-- start SELECTED TEXT --

Bulding on aarch64 with NEON resampler, memcpy, etc

Hi there,

I am building RA on an aarch64 platform (Rpi3 booting with a 64bit kernel and rootfs). This way RA cores really perform better: It’s easy to see how with a max_swapchain=2 config, the Pi3 REQUIRES to run a 64bit kernel, libs and RA to emulate Contra 3 second stage full speed, so it’s THE way to run RA on a Pi3.

-- end SELECTED TEXT --
-- start DATA LINES --

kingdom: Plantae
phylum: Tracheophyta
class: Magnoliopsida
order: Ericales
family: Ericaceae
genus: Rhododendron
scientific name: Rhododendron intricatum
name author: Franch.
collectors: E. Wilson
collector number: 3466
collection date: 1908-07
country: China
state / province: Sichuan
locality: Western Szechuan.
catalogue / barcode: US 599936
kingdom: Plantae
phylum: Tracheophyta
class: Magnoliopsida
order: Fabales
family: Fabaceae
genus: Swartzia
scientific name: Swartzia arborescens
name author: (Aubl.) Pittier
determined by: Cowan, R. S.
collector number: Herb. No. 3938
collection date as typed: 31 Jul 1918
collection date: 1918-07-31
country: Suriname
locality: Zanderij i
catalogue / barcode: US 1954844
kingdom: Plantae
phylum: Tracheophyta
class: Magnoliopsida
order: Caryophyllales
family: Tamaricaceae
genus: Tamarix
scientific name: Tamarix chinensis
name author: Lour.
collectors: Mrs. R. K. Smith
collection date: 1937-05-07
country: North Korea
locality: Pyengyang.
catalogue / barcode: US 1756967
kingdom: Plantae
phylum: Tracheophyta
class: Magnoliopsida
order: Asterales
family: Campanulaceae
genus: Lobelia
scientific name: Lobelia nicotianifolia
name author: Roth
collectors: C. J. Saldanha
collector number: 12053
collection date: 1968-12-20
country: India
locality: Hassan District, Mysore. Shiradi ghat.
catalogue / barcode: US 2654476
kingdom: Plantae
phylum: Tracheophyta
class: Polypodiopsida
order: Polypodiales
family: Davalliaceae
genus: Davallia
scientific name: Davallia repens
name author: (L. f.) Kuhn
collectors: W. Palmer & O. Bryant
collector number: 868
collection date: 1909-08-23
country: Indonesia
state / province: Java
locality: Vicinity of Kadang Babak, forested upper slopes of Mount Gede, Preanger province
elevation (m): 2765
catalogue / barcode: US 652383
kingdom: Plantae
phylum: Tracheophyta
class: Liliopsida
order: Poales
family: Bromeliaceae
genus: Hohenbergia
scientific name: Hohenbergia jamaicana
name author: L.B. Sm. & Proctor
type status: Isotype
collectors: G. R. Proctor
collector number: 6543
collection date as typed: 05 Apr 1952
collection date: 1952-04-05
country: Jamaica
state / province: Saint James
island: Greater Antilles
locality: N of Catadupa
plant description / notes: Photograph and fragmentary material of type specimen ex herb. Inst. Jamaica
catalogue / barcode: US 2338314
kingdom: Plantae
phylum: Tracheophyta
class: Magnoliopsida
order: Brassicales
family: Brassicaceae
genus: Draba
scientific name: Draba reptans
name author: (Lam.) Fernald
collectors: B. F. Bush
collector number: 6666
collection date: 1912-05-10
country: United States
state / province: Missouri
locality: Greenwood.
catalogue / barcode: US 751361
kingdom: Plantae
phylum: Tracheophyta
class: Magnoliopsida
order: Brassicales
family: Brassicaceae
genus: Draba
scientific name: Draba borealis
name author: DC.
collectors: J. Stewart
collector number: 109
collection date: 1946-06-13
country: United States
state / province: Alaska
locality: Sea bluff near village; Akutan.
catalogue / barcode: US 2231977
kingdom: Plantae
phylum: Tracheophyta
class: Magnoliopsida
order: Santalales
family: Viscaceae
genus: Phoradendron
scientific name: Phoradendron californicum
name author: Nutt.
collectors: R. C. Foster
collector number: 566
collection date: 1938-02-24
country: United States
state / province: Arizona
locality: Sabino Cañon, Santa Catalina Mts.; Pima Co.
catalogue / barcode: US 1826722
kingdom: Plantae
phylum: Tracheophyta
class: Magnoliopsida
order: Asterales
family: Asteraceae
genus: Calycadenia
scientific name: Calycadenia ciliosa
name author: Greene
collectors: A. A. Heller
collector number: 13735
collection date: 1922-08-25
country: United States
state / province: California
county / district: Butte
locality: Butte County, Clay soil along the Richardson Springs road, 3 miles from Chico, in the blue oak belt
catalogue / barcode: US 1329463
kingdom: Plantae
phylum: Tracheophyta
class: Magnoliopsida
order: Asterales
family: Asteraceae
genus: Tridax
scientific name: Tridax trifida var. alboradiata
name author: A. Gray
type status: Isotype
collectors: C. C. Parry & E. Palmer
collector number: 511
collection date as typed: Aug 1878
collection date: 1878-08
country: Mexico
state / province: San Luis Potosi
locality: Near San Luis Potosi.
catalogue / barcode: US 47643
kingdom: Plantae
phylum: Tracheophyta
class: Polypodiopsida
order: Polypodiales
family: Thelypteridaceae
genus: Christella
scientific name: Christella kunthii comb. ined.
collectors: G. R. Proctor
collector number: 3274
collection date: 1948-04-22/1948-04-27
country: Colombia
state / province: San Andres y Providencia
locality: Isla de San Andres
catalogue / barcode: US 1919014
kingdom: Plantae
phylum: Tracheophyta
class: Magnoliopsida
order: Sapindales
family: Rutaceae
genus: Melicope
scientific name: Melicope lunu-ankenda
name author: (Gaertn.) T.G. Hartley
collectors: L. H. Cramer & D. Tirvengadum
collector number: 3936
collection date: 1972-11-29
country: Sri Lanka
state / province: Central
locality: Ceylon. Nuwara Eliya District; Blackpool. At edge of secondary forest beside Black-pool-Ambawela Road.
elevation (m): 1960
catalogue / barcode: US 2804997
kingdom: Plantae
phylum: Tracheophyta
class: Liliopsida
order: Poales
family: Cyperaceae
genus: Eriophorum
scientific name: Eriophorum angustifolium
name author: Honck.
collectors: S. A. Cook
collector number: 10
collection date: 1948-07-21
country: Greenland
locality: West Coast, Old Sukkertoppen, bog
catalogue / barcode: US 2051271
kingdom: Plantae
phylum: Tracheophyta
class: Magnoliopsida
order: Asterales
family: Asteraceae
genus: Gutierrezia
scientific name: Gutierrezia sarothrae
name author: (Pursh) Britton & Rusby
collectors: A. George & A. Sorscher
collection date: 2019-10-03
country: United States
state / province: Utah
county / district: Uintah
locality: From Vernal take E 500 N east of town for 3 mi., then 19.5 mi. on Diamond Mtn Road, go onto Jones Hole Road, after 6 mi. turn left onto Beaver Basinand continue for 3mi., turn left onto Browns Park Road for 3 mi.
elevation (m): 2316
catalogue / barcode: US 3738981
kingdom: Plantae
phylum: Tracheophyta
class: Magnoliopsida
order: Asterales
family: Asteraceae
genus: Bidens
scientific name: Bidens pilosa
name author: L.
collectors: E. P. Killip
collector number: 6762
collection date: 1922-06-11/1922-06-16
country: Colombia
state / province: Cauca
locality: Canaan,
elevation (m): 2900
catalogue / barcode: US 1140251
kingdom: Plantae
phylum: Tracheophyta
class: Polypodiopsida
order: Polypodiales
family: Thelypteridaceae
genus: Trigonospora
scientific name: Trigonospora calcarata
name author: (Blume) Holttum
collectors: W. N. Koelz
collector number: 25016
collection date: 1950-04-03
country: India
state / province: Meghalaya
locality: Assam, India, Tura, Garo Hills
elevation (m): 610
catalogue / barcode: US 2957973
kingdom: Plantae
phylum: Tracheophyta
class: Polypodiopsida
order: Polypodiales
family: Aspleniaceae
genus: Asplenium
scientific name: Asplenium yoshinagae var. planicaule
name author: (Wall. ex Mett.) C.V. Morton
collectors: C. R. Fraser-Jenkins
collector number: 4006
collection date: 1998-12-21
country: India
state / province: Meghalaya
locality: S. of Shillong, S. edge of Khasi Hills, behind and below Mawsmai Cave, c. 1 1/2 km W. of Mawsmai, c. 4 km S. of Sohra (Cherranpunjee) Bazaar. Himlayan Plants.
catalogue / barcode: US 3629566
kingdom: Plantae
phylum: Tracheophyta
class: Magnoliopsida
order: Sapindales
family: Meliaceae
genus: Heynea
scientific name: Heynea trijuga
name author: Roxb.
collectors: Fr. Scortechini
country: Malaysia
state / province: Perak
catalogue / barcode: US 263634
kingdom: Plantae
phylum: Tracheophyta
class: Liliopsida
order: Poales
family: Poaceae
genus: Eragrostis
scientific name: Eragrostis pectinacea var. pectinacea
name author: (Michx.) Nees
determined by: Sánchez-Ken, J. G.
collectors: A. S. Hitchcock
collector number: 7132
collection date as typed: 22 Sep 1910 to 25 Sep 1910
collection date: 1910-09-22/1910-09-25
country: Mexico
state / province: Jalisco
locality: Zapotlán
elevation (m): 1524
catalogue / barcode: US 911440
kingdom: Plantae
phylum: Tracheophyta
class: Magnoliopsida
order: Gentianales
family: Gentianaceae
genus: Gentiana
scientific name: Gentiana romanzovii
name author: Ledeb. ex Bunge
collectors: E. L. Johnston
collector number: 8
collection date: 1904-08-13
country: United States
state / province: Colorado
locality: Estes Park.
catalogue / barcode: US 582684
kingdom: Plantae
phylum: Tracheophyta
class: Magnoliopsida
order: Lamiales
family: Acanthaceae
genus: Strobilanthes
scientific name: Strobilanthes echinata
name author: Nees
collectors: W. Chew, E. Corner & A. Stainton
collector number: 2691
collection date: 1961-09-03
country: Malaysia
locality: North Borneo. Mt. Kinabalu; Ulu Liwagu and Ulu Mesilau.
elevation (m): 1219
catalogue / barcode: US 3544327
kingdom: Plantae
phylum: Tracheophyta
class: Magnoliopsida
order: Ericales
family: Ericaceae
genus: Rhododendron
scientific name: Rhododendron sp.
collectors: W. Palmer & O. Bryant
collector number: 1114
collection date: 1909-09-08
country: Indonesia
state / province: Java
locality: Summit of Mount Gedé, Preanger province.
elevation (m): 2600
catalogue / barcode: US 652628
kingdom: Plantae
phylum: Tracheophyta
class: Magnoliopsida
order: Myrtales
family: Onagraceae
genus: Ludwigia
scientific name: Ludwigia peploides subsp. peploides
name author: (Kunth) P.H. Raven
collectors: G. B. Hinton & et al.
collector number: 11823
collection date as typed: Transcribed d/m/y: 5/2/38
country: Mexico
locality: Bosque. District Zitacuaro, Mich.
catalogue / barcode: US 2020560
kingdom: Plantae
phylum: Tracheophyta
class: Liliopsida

-- end DATA LINES --

▸ **TASK GOAL**: Write out the part of the forum post on building RA for aarch64 that opens with the words containing "Bulding on aarch64" and closes with "RA on a Pi3.", with no changes. The records are not used in this exercise.

▸ **ANSWER FOR THIS EXERCISE**:
Bulding on aarch64 with NEON resampler, memcpy, etc

Hi there,

I am building RA on an aarch64 platform (Rpi3 booting with a 64bit kernel and rootfs). This way RA cores really perform better: It’s easy to see how with a max_swapchain=2 config, the Pi3 REQUIRES to run a 64bit kernel, libs and RA to emulate Contra 3 second stage full speed, so it’s THE way to run RA on a Pi3.